▶ [Directions]:
Going down the data below, set down exactly the line with "Source code" and each line after it through the line with "Analyses shareing the"; no other lines.

▶ [Record set]:
______________________________
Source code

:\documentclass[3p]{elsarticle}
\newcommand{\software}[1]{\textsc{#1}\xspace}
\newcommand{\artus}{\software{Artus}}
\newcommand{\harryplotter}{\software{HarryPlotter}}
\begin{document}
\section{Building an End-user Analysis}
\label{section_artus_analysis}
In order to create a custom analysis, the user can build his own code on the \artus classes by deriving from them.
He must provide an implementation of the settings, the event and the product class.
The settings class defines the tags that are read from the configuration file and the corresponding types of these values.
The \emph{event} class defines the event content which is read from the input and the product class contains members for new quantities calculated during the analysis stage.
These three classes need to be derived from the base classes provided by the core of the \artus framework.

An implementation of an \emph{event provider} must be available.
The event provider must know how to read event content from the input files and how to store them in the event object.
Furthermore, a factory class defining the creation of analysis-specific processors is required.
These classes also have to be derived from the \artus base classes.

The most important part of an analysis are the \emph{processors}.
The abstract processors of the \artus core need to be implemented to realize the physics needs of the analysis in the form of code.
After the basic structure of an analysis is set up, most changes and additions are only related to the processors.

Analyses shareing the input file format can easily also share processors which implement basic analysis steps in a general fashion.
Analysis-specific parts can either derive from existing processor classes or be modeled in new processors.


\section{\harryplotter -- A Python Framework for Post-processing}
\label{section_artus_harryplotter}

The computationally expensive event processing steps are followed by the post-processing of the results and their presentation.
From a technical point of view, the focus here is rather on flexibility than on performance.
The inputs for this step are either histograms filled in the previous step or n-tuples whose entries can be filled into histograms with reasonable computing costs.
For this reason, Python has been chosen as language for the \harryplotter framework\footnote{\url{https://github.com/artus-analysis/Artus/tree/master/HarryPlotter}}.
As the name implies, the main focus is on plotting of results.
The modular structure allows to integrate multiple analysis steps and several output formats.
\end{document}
______________________________
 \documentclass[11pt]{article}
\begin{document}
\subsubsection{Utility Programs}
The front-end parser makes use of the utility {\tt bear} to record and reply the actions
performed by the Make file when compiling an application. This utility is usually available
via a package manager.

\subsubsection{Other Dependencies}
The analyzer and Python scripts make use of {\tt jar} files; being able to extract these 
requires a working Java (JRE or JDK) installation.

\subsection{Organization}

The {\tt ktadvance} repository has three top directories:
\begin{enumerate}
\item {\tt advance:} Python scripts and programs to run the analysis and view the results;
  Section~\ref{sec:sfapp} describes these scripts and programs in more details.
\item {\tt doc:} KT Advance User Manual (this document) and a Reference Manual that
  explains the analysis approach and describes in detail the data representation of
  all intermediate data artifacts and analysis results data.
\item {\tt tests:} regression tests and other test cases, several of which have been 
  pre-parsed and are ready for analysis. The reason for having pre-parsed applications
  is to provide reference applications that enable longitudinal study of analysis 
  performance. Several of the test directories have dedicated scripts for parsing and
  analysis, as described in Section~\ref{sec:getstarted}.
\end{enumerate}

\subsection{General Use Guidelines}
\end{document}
______________________________
▶ [The answer]:
Source code

:\documentclass[3p]{elsarticle}
\newcommand{\software}[1]{\textsc{#1}\xspace}
\newcommand{\artus}{\software{Artus}}
\newcommand{\harryplotter}{\software{HarryPlotter}}
\begin{document}
\section{Building an End-user Analysis}
\label{section_artus_analysis}
In order to create a custom analysis, the user can build his own code on the \artus classes by deriving from them.
He must provide an implementation of the settings, the event and the product class.
The settings class defines the tags that are read from the configuration file and the corresponding types of these values.
The \emph{event} class defines the event content which is read from the input and the product class contains members for new quantities calculated during the analysis stage.
These three classes need to be derived from the base classes provided by the core of the \artus framework.

An implementation of an \emph{event provider} must be available.
The event provider must know how to read event content from the input files and how to store them in the event object.
Furthermore, a factory class defining the creation of analysis-specific processors is required.
These classes also have to be derived from the \artus base classes.

The most important part of an analysis are the \emph{processors}.
The abstract processors of the \artus core need to be implemented to realize the physics needs of the analysis in the form of code.
After the basic structure of an analysis is set up, most changes and additions are only related to the processors.

Analyses shareing the input file format can easily also share processors which implement basic analysis steps in a general fashion.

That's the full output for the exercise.